Unité de néonatologie, service de pédiatrie, hôpital de district de Bonassama, BP 9023, Douala, Cameroun; Département des sciences cliniques, faculté de médecine et de sciences pharmaceutiques, université de Douala, BP 2701, Douala, Cameroun.
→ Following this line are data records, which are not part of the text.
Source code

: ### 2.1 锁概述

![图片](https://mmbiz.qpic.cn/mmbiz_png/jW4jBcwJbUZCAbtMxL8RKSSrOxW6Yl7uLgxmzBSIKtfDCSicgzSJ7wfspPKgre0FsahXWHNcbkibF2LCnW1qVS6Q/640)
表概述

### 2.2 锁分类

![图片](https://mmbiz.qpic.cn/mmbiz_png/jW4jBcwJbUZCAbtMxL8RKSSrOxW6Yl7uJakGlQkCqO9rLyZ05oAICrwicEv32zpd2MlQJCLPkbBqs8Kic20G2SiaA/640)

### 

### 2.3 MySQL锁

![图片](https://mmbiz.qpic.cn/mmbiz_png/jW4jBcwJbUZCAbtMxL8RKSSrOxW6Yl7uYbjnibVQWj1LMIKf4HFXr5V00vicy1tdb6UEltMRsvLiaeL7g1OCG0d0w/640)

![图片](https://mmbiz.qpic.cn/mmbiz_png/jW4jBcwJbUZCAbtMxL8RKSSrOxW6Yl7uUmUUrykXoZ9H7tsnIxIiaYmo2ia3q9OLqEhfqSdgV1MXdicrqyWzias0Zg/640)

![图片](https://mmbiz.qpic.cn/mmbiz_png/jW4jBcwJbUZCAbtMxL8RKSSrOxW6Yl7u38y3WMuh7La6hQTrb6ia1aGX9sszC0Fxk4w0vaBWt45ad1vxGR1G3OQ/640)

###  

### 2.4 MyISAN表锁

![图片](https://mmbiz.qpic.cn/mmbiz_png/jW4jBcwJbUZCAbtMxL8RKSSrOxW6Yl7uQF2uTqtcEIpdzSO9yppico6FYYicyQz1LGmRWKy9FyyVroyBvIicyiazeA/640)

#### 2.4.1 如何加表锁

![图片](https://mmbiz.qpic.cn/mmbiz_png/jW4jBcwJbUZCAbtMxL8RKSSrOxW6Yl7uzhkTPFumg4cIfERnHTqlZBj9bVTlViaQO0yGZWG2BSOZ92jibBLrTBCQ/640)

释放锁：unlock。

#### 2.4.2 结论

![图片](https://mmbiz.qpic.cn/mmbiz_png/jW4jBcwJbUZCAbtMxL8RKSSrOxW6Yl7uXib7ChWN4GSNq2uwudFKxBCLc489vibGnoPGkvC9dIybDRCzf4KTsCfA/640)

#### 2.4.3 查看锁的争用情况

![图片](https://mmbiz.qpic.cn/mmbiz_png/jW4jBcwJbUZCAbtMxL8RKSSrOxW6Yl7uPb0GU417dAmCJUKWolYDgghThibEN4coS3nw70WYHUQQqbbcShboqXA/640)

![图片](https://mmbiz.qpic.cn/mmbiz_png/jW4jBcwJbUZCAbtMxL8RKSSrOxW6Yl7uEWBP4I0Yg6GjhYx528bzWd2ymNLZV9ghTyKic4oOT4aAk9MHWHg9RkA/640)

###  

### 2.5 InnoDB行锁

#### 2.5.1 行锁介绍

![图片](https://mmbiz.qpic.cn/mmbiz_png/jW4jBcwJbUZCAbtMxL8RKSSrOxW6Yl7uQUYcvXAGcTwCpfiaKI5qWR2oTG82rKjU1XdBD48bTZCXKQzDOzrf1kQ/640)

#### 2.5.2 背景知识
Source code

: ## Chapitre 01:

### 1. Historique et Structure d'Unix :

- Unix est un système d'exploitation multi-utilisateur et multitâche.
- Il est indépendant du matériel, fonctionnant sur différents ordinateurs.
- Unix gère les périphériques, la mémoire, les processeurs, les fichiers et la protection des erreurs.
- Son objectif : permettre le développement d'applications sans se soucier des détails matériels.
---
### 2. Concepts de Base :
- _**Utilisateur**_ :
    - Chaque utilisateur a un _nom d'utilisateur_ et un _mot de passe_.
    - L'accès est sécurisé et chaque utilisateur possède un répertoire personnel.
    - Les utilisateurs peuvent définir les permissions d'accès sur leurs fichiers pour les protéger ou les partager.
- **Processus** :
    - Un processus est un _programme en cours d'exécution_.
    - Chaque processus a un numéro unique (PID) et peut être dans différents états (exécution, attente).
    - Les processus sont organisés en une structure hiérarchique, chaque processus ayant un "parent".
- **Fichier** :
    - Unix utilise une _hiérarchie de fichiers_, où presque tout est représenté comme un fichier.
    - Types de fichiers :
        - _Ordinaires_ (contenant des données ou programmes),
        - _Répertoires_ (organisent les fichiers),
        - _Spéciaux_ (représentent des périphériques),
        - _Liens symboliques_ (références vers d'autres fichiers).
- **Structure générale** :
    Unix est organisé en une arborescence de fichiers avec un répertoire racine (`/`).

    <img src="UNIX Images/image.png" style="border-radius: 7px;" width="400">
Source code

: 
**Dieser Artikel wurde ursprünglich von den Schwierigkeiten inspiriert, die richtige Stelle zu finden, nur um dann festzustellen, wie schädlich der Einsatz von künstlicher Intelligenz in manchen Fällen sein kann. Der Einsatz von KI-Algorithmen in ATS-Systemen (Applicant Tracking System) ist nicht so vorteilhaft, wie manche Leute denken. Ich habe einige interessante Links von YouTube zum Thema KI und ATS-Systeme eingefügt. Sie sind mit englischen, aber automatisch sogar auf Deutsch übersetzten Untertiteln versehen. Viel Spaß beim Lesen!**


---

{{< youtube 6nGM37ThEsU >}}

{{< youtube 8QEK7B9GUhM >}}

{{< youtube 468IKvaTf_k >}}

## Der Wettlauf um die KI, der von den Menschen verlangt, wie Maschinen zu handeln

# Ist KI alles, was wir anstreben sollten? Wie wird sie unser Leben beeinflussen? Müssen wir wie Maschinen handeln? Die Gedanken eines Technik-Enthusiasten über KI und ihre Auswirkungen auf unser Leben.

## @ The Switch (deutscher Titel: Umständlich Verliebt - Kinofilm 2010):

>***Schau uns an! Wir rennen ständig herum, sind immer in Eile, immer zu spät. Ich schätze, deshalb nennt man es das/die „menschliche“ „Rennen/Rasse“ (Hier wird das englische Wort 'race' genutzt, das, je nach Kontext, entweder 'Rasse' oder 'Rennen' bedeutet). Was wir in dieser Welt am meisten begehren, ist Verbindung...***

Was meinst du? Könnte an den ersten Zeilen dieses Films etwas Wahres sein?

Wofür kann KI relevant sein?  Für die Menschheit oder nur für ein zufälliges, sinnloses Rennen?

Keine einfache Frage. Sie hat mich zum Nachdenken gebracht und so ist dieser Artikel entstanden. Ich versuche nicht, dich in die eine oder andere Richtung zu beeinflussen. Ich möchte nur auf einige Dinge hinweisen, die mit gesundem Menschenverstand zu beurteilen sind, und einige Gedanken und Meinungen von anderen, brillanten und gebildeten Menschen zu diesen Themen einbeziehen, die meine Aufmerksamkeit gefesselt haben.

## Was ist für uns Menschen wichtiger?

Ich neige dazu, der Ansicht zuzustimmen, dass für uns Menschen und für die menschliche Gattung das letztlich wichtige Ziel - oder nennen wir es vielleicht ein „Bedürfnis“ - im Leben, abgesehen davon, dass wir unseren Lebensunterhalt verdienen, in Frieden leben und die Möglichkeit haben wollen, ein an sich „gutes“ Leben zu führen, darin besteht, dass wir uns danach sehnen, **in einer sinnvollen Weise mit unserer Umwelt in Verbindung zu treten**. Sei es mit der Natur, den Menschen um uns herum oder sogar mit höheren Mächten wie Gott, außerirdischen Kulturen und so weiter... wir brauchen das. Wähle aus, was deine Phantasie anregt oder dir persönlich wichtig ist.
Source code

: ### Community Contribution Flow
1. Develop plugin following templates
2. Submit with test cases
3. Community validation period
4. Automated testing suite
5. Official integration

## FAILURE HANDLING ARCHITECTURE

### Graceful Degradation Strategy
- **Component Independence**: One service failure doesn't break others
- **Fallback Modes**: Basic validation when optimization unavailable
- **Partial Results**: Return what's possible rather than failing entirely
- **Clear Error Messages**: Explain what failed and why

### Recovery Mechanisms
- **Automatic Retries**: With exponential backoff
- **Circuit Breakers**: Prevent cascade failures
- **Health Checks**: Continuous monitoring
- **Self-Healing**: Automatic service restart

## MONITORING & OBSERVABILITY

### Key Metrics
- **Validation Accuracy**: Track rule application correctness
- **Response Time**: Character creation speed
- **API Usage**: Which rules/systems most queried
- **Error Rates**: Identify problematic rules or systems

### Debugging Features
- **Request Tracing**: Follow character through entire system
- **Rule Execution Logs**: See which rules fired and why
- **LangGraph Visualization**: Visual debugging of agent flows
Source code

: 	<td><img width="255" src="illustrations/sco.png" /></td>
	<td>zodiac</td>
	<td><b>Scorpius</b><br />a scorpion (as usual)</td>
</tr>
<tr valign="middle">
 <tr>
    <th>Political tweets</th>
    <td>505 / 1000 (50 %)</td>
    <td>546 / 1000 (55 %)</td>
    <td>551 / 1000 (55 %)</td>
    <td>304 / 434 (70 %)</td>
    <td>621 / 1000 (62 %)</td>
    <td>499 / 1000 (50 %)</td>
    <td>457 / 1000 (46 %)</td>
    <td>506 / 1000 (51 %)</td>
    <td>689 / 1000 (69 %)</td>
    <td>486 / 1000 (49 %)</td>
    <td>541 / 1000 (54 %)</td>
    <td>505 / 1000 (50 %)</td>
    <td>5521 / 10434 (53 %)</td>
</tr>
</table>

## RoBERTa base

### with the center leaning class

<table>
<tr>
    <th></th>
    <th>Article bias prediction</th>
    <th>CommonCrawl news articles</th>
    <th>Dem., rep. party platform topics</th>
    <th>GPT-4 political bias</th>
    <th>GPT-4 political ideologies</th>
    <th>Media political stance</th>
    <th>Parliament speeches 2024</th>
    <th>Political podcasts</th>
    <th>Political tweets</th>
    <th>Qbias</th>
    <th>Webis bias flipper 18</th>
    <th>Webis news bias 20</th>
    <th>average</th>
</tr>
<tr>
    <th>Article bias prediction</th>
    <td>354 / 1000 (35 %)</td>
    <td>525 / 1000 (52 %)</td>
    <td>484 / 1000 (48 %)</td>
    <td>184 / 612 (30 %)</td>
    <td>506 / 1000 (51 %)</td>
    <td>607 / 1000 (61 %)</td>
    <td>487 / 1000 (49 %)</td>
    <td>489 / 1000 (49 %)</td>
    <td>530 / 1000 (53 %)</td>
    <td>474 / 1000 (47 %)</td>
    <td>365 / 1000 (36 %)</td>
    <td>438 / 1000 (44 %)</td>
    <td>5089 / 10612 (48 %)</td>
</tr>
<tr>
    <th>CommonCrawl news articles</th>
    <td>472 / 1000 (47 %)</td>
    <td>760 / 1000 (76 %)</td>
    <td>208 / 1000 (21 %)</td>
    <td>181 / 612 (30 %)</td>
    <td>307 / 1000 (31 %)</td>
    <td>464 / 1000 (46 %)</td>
24, chemin des Tulipiers, 1208 Genève, Suisse.

出版信息

Arch Pediatr. 2014 Feb;21(2):147-56. doi: 10.1016/j.arcped.2013.11.014. Epub 2013 Dec 30.

Abstract

INTRODUCTION

In countries with limited health-care resources, achieving the fourth Millennium Development Goal recommended by the WHO requires the reduction of neonatal mortality. Interventions at different levels of the community and the health-care system are needed, including in district hospitals.

METHOD

This was a descriptive study in the neonatal unit of the District Hospital of Bonassama/Douala in Cameroon that analyzed neonatal mortality and morbidity to discover possible intervention levers. The clinical, sociodemographic, and outcome data of hospitalized newborns were recorded from November 2009 to May 2012. The analysis was performed anonymously.

RESULTS

During 29 months, 813 infants were hospitalized; 71% were delivered naturally and 16% by cesarean section. Globally, 20% were premature, 55% were male, and 24% had a birth weight of less than 2500 g. At admission, 35% of the infants had hyperthermia and 29% hypothermia. The most common diagnoses were early infection (77%), late infection (22%), jaundice (17%), early adaptation disorders (18%), and hypoxic-ischemic encephalopathy (2.2%). The hospital mortality rate was 8% and the main diagnoses associated with death were: low birth weight, prematurity, hypothermia, and early adaptation disorders with and without encephalopathy. No excess mortality was found for neonates treated for infection.

CONCLUSION

In developing sub-Saharan countries, the main causes of neonatal mortality must be taken care of by hospitals at a peripheral district level. Epidemiological knowledge of neonatal diseases at the peripheral level (district) allows for an estimation of the requirements in terms of competence and equipment. Specific needs for transfer to a superior care unit can be estimated but the high transfer risk and the limited resources of the referral center should be taken into account.

摘要

引言

在医疗资源有限的国家,实现世界卫生组织建议的第四个千年发展目标需要降低新生儿死亡率。这需要在社区和医疗系统的不同层面进行干预,包括地区医院。

方法

这是一项在喀麦隆邦阿萨马/杜阿拉地区医院新生儿科进行的描述性研究,分析新生儿死亡率和发病率以发现可能的干预点。记录了2009年11月至2012年5月住院新生儿的临床、社会人口学和结局数据。分析是匿名进行的。

结果

在29个月期间,813名婴儿住院;71%为自然分娩,16%为剖宫产。总体而言,20%为早产儿,55%为男性,24%出生体重低于2500克。入院时,35%的婴儿体温过高,29%体温过低。最常见的诊断为早期感染(77%)、晚期感染(22%)、黄疸(17%)、早期适应障碍(18%)和缺氧缺血性脑病(2.2%)。医院死亡率为8%,与死亡相关的主要诊断为:低出生体重、早产、体温过低以及伴有或不伴有脑病的早期适应障碍。未发现感染治疗的新生儿有额外死亡情况。

结论

在撒哈拉以南的发展中国家,地区级周边医院必须关注新生儿死亡的主要原因。周边地区(地区级)对新生儿疾病的流行病学了解有助于评估能力和设备需求。可以估计向上级护理单位转诊的具体需求,但应考虑到转诊风险高和转诊中心资源有限的情况。